Si l'Etat et les collectivités locales sont appelés à
jouer dans ces domaines un rôle important, il faut souligner l'appui
irremplaçable apporté par le monde associatif. En effet, les
associations apparaissent comme le moyen privilégié pour
répondre aux préoccupations des populations concernées,
ceci valant tant pour les actions culturelles que pour celles conduites en
matière de sport ou de loisirs. Certaines de leurs actions sont
exemplaires. On évoquera, par exemple, les médiateurs du livre
créés par ATD-Quart Monde.
II. UN DISPOSITIF MODESTE
Si le
projet de loi d'orientation relatif à la lutte contre les exclusions
consacre un chapitre au droit à l'égalité des chances par
l'éducation et la culture, intention louable comme vient de le souligner
votre rapporteur, il ne comporte que deux dispositions relatives à
l'accès à la culture : l'une fait de l'accès de tous
à la culture, à la pratique sportive et aux loisirs un
" objectif national " et la seconde permet de moduler les tarifs des
services publics administratifs à caractère facultatif en
fonction du quotient familial de leurs usagers.
Si aucune de ces dispositions ne peut être considérée comme
mal venue, il importe de souligner la modestie d'un dispositif qui -quoi qu'on
puisse en dire- ne comporte, à l'évidence aucune innovation
majeure et confirme des orientations d'ores et déjà mises en
oeuvre.
A. L'ACCÈS DE TOUS À LA CULTURE, À LA PRATIQUE SPORTIVE, AUX VACANCES ET AUX LOISIRS
1. Une déclaration de principe
Une des
mesures présentées par Mme Catherine Trautmann, ministre de la
culture et de la communication dans son programme de démocratisation des
pratiques culturelles et artistiques, consistait dans l'inscription du droit
à la culture dans le projet de loi d'orientation relatif à la
lutte contre les exclusions. Votre rapporteur ne pourra que relever le
caractère symbolique d'une telle mesure : ce n'est pas avec de
bonnes intentions qu'on fait une bonne politique.
L'accès de tous à la culture, entendu au sens large par le projet
de loi d'orientation, constitue une nouvelle déclinaison du principe
d'égalité posé par la déclaration des droits de
l'homme et du citoyen de 1789 qui figure, comme nous l'avons souligné
plus haut parmi les principes particulièrement nécessaires
à notre temps définis dans le préambule de la Constitution
du 27 octobre 1946 qui précisait les droits économiques et
sociaux permettant un exercice réel de la liberté politique.

Consigne: Recopiez tout ce qui va de « II. UN DISPOSITIF » jusqu'à « de leurs usagers. » dans l'extrait fourni, en substituant « revenu fiscal » à « quotient familial ».

Données fournies:
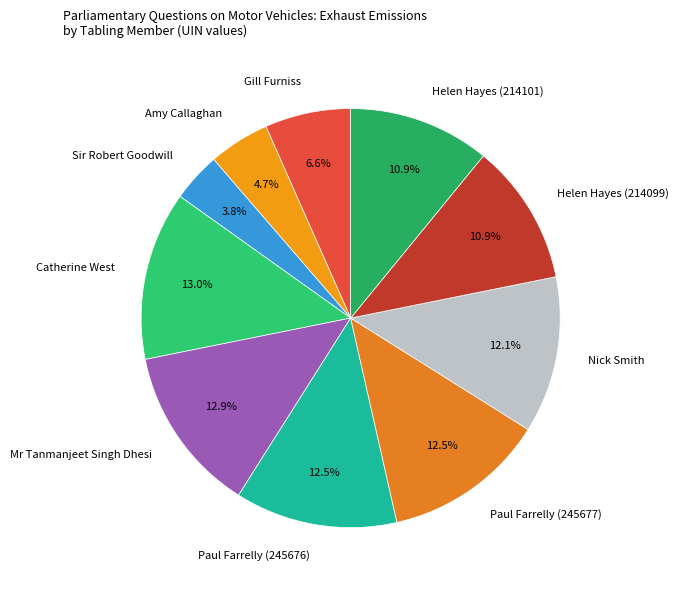

Does Catherine West represent more than half of the total?

No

Corrigé:
II. UN DISPOSITIF MODESTE
Si le
projet de loi d'orientation relatif à la lutte contre les exclusions
consacre un chapitre au droit à l'égalité des chances par
l'éducation et la culture, intention louable comme vient de le souligner
votre rapporteur, il ne comporte que deux dispositions relatives à
l'accès à la culture : l'une fait de l'accès de tous
à la culture, à la pratique sportive et aux loisirs un
" objectif national " et la seconde permet de moduler les tarifs des
services publics administratifs à caractère facultatif en
fonction du revenu fiscal de leurs usagers.